(TASK DIRECTIONS): Turn only the lines of the entries below, starting at the line containing "locality: Grassland 8" and ending at the line containing "state / province: Cuyuni-Mazaruni", into a numbered list. Include both of those lines and leave out any blank lines.

(PROVIDED ENTRIES):

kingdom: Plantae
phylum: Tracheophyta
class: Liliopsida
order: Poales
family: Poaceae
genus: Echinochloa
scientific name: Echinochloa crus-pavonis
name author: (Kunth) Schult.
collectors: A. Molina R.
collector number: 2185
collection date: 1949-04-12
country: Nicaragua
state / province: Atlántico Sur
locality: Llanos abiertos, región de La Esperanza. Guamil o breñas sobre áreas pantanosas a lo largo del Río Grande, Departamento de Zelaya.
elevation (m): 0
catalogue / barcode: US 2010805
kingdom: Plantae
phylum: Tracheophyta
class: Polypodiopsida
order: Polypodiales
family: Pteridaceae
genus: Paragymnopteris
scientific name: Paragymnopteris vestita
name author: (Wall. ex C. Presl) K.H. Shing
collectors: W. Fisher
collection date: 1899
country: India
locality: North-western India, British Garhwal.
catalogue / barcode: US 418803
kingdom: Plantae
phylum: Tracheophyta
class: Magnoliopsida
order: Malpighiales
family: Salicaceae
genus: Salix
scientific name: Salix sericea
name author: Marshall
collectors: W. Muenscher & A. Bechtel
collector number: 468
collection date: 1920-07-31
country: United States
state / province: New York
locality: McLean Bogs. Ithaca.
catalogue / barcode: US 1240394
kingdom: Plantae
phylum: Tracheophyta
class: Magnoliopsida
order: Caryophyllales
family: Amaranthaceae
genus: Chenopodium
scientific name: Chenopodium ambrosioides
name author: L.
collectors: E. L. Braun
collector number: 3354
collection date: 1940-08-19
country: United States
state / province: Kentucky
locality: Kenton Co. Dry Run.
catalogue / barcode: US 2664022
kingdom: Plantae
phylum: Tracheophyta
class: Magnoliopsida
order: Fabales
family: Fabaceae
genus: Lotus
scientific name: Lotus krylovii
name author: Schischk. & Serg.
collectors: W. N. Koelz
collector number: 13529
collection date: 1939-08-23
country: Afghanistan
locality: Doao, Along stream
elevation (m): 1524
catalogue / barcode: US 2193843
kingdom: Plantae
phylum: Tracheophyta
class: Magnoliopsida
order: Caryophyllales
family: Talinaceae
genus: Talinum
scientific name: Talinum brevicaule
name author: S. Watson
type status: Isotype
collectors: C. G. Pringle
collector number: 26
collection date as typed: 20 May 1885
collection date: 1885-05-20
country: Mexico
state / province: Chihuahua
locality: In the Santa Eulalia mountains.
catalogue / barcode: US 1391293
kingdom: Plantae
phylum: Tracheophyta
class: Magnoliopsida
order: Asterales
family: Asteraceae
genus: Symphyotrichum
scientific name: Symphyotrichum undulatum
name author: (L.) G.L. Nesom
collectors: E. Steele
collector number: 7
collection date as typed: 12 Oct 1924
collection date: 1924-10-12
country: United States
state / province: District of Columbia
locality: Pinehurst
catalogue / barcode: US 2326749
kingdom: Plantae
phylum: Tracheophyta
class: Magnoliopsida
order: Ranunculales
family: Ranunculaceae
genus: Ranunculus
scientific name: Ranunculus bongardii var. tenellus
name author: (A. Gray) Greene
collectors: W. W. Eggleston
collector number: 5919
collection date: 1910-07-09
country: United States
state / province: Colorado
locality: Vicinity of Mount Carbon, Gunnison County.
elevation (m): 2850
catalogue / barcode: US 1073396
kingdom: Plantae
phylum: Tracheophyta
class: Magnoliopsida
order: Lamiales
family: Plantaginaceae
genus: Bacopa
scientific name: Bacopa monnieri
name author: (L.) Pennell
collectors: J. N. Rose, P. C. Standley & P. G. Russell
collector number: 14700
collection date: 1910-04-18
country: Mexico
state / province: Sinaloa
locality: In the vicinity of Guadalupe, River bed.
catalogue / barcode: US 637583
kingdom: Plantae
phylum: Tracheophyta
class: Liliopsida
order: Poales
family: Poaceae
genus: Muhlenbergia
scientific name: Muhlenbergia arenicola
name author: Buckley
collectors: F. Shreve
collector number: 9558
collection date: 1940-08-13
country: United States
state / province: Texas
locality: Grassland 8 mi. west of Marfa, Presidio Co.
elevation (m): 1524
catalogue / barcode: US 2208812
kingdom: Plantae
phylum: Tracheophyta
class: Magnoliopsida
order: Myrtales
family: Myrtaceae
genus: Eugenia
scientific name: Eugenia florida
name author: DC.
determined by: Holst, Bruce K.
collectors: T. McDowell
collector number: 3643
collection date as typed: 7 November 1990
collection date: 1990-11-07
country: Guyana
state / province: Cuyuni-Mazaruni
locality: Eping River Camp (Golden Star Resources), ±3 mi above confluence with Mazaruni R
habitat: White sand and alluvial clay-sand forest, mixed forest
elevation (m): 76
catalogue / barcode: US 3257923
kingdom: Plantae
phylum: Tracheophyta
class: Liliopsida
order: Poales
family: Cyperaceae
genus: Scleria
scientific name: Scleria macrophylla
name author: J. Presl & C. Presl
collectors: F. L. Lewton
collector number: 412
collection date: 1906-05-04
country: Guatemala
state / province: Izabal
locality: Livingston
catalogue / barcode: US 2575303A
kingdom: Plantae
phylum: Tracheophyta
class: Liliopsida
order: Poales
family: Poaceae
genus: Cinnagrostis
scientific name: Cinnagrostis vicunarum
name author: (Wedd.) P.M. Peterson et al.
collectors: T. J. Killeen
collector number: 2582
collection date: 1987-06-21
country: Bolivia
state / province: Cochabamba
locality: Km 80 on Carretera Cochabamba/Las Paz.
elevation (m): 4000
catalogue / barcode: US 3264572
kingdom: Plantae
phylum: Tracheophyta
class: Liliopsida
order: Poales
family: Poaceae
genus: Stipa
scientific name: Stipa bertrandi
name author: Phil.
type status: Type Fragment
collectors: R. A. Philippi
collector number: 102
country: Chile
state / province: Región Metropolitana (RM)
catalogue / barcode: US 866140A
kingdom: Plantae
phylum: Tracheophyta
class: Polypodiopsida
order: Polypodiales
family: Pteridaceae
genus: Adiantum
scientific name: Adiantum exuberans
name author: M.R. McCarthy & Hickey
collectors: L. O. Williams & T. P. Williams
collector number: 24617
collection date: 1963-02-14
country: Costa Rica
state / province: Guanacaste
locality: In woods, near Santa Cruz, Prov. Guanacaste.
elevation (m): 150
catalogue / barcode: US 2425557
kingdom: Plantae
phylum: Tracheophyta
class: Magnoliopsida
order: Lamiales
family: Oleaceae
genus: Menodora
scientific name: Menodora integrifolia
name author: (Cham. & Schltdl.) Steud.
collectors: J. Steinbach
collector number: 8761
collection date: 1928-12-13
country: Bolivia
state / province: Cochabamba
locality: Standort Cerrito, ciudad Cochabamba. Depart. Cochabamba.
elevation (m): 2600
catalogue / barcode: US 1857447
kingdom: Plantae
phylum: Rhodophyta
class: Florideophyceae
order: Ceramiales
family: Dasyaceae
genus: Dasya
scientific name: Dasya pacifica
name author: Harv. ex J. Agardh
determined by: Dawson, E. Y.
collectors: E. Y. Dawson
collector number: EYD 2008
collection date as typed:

(ANSWER TO THIS EXERCISE):
1. locality: Grassland 8 mi. west of Marfa, Presidio Co.
2. elevation (m): 1524
3. catalogue / barcode: US 2208812
4. kingdom: Plantae
5. phylum: Tracheophyta
6. class: Magnoliopsida
7. order: Myrtales
8. family: Myrtaceae
9. genus: Eugenia
10. scientific name: Eugenia florida
11. name author: DC.
12. determined by: Holst, Bruce K.
13. collectors: T. McDowell
14. collector number: 3643
15. collection date as typed: 7 November 1990
16. collection date: 1990-11-07
17. country: Guyana
18. state / province: Cuyuni-Mazaruni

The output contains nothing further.